Professor Orin Kerr recently had a very interesting short commentary regarding GPS devices in the Volokh Conspiracy. http://www.volokh.com/ He wrote,
In a recent district court case, United States v. Ortiz (E.D. Pa. July 20, 2012), the court rejected the government’s argument that the automobile exception permits placing a GPS device on a car with probable cause. According to the court, the automobile exception only applies to justify a search inside the car based on probable cause to believe there is evidence inside the car. That can’t apply to allow a warrantless installation of a GPS device, the court ruled. Placing a GPS device on the exterior car doesn’t intrude into the car and can’t collect evidence inside, so the automobile exception can’t apply.
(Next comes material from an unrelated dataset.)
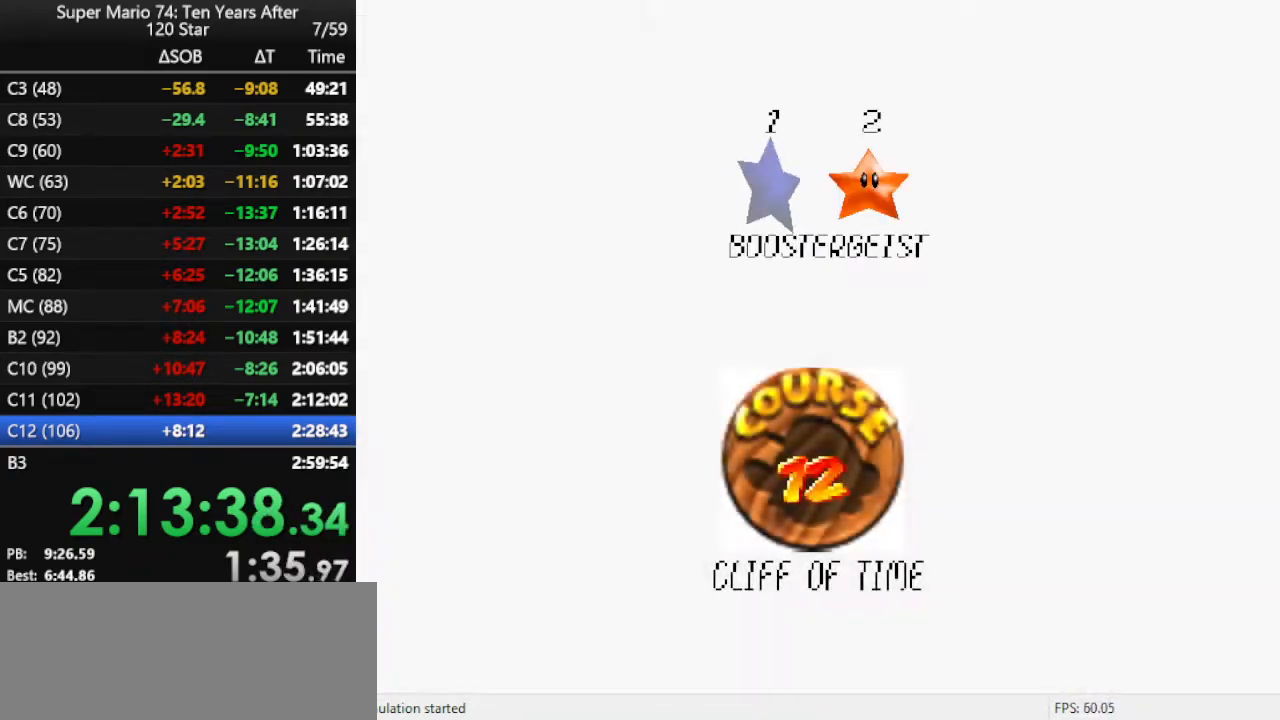
{"buttons": [], "left_stick": "center", "events": [[100, "B", "down"], [133, "B", "up"], [200, "B", "down"], [267, "B", "up"], [333, "B", "down"], [467, "B", "up"]]}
Assume the Ortiz decision is right, and that placing a GPS device on a car requires a warrant. Here’s my question: How should judges draft the warrant to comply with the Fourth Amendment? The Fourth Amendment states that no warrants shall issue without probable cause, and it demands that that warrants must “particularly describ[e] the place to be searched, and the persons or things to be seized.” How should a judge make sure these three requirements are satisfied? Let’s take each of the three issues in turn.
First, what is probable cause in this setting? In the case of a warrant for evidence, the relevant kind of probable cause is probable cause that evidence exists inside the place to be searched that will be collected by the search. But if the installation of a GPS device does not obtain evidence in the car, then presumably this standard doesn’t apply. My question is, what replaces it? Is it probable cause to believe that the driver has engaged in a crime? Probable cause to believe that the location of the car will itself be evidence? Probable cause of something else?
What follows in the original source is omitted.